Erik Hahn sieht hier den entscheidenden Punkt: "Das ist im engeren Sinne noch keine Triage, wie sie auch aus ethischer Perspektive diskutiert wird", ordnet er ein. "Ich sehe das eher als eine Art Priorisierung", fügt er hinzu. Triage - ein Begriff aus der Militär-Medizin - heißt eigentlich, dass man mangels Ressourcen entscheiden müsse, welchem Patienten man überhaupt eine Behandlung zuteil werden lasse, wer also überhaupt eine Chance bekommt. Dies sei in dem Fall, wo die Alternative einer Verlegung in eine andere Klinik existiere, so nicht der Fall. Triagieren sei dennoch in der Medizin nichts Fremdes, man kenne es aber vor allem von Einsätzen nach Katastrophen und Unglücken oder auch beim Thema Organspende. Auch da werde über die Warteliste eine Klassifizierung der Patienten vorgenommen. "Dass im Zusammenhang mit einer konkreten Erkrankung in Deutschland schon einmal triagiert werden musste, ist mir so derzeit nicht bekannt", schildert er.

Woran orientieren sich die Mediziner aber derzeit, wenn solche Fragen aufkommen? "Entscheidungen werden nach dem medizinischen Sachverstand getroffen, wie es in einer Notaufnahme der Fall ist", erklärt Erik Hahn.
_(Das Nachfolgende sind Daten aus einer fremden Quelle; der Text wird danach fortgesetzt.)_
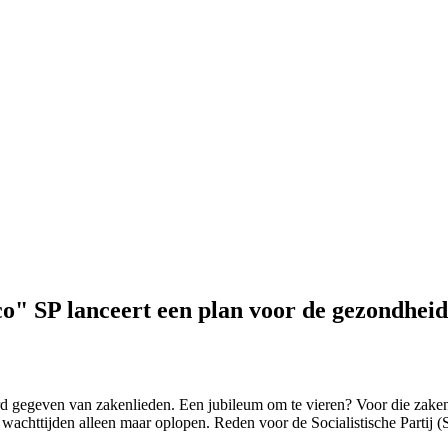
o" SP lanceert een plan voor de gezondhei
erd gegeven van zakenlieden. Een jubileum om te vieren? Voor die zaken
n wachttijden alleen maar oplopen. Reden voor de Socialistische Partij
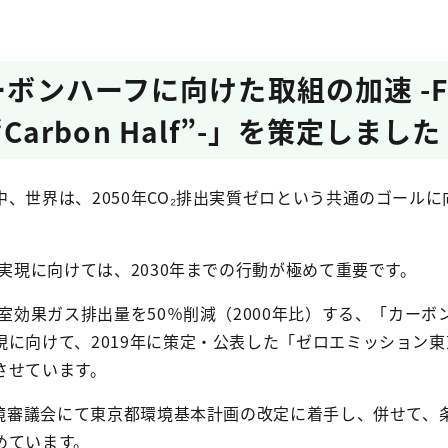
ーボンハーフに向けた取組の加速 -Fa
o “Carbon Half”-」を策定しました
、世界は、2050年CO₂排出実質ゼロという共通のゴールに
の実現に向けては、2030年までの行動が極めて重要です。
温室効果ガス排出量を50％削減（2000年比）する、「カーボ
現に向けて、2019年に策定・公表した「ゼロエミッション
させています。
環境審議会にて東京都環境基本計画の改定に着手し、併せて、
めています。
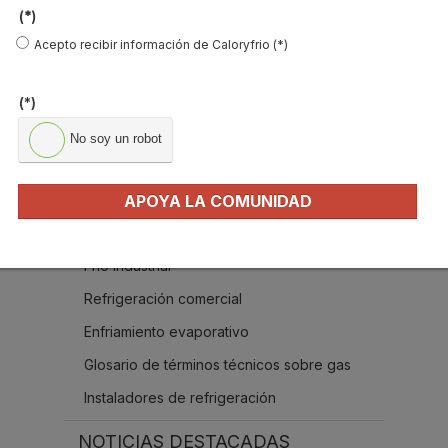
(*)
B
u
Acepto recibir información de Caloryfrio (*)
s
c
a
(*)
r
MÁS SOBRE REFRIGERACIÓN
.
No soy un robot
.
¿Que es una torre de refrigeración?
.
APOYA LA COMUNIDAD
Gases refrigerantes sustitutos
Refrigerantes naturales
Frío industrial
Refrigeración comercial
Enfriamiento evaporativo
Glosario de términos técnicos sobre gas
Instaladores de refrigeración
NOTICIAS DESTACADAS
Er hält dies auch für den richtigen Weg. "Der Staat darf sich aus verfassungsrechtlicher Sicht hier nicht einmischen, er kann nicht einem Leben mehr Bedeutung beimessen als einem anderen", hebt der Jurist hervor. Diese Diskussionen gab es bereits im Frühjahr in Italien, als Ärzte mangels Alternativen konkret entscheiden mussten, wem sie helfen und wen sie dem Schicksal überlassen. Auch in den Niederlanden wird dies derzeit diskutiert.